From 1922 until his death in 1976, the controversial German philosopher Martin Heidegger often lived and worked in a ­three-­room cabin in the Black Forest mountains. “Die Hütte” (the hut), as he called it, was a retreat as well as a source of inspiration. His influential writings on technology, poetry, place, and dwelling are rooted in this small house, which is backed by one mountain and looks across a valley at another. Anyone who has struggled to parse Heidegger’s dense reflections on “the fourfold” (earth, sky, divinities, and mortals) or the notion that “poetically man dwells” will surely find the task easier from this ­vantage.

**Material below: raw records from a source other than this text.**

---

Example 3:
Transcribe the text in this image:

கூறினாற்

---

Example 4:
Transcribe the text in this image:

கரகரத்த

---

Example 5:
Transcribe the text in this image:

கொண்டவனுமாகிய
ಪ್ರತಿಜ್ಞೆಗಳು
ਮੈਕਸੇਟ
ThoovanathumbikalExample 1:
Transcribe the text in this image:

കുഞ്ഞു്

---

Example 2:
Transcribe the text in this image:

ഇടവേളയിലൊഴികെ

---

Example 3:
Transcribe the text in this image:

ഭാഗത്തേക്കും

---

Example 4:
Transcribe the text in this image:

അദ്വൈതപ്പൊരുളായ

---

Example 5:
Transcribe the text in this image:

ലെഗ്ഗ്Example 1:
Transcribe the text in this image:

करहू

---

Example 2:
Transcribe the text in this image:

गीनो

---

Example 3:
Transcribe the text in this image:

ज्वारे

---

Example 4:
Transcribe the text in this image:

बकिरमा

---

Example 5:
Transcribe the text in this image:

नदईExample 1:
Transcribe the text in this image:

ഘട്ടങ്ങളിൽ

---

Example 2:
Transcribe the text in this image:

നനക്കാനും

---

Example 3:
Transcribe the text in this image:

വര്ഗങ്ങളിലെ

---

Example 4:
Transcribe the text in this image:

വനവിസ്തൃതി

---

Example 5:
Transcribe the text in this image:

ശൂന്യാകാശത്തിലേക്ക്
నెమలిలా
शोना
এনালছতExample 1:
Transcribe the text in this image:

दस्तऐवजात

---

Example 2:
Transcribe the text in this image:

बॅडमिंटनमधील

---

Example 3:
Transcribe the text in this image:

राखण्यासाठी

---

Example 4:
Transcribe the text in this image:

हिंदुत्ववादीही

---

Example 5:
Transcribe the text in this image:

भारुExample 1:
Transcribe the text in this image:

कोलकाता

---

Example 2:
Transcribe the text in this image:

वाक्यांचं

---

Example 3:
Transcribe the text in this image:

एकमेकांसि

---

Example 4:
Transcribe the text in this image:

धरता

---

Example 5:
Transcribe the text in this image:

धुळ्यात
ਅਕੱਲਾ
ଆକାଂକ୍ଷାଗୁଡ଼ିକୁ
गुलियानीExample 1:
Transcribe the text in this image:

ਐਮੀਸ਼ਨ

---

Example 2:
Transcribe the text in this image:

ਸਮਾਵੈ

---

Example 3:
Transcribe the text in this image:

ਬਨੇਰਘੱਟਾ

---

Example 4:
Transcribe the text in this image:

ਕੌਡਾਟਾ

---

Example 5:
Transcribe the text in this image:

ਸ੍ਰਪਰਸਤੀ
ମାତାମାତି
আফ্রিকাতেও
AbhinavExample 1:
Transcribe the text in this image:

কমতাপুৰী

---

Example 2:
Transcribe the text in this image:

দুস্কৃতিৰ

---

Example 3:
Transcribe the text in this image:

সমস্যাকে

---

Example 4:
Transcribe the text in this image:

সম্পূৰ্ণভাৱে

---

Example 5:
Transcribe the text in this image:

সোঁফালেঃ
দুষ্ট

Adam Sharr’s detailed study of the structure, the first of its kind, marries architectural precision with philosophical interest to create a handy guide to this famous, perhaps notorious, house. Was it here that Heidegger felt the tug of blood and earth that would underwrite his 1933 inaugural address as the rector of Freiburg University, a corrupt defense of National Socialism as the true destiny of the German universities? Was it the ­anti-­cosmopolitan, premodern texture of this mountain region that sustained his critiques of liberalism and technology’s assimilation of the world into mere resource, or “standing reserve”? More generally, how does the site of any philosopher’s reflection affect the direction of ­thought?

Sharr, an architect and lecturer at Cardiff University, in Wales, does not attempt to answer such questions, though he raises them ably enough and provides a basis for further investigation. There can be little doubt that such investigation is needed, and not simply as a means of untangling Heidegger’s peculiar legacy. It is not merely academic to wonder how Michel de Montaigne’s spacious library affected his views on toleration, or whether René Descartes could have conceived the Meditations on First Philosophy anywhere but from within his study, for such questions embrace wider ethical and political concerns. We are, all of us, shaped by as well as shapers of our built ­environment—­a landscape, as renowned architect Daniel Libeskind likes to remind us, that exists more in time than in space. Heidegger’s thoughts on dwelling are central to these issues, even if the role of his ­Nazi-­leaning politics in his philosophy remains ­unsettled.

It has to be said that the hut itself, which still stands but is on private property and thus inaccessible to visitors, is of limited architectural interest. A simple country house, it was built anonymously and somewhat crudely. This fact renders the detailed middle sections of Sharr’s book, which dissect plan, site, and materials at extravagant length, a little precious, if not downright comical. (It is as if we had been invited to a solemn architectural charette on a prefab trailer home.)

But the book also offers nicely turned though all too brief contributions on the importance of place in architectural thought by Simon Sadler and Andrew Benjamin, two leading theoreticians of the built environment. Included as well is a series of photographs by the photojournalist Digne ­Meller-­Marcovicz, showing Heidegger and his wife, both in their seventies, pottering around the hut, or the philosopher assuming various meditative attitudes in the field beyond. These images are at once goofy and profound, and add the human dimension to this most celebrated of minor ­dwellings.

Sharr does not so much challenge the prevailing Heidegger myths as presuppose them, and his book lacks the eerie intellectual richness of David Barison and Daniel Ross’s 2004 film The Ister, which covers some of the same territory, using Heidegger’s lectures on Friedrich Hölderlin as a basis. For all that, it is a valuable small volume that belongs in the collection of anyone interested in the rela­tions between thought and ­place.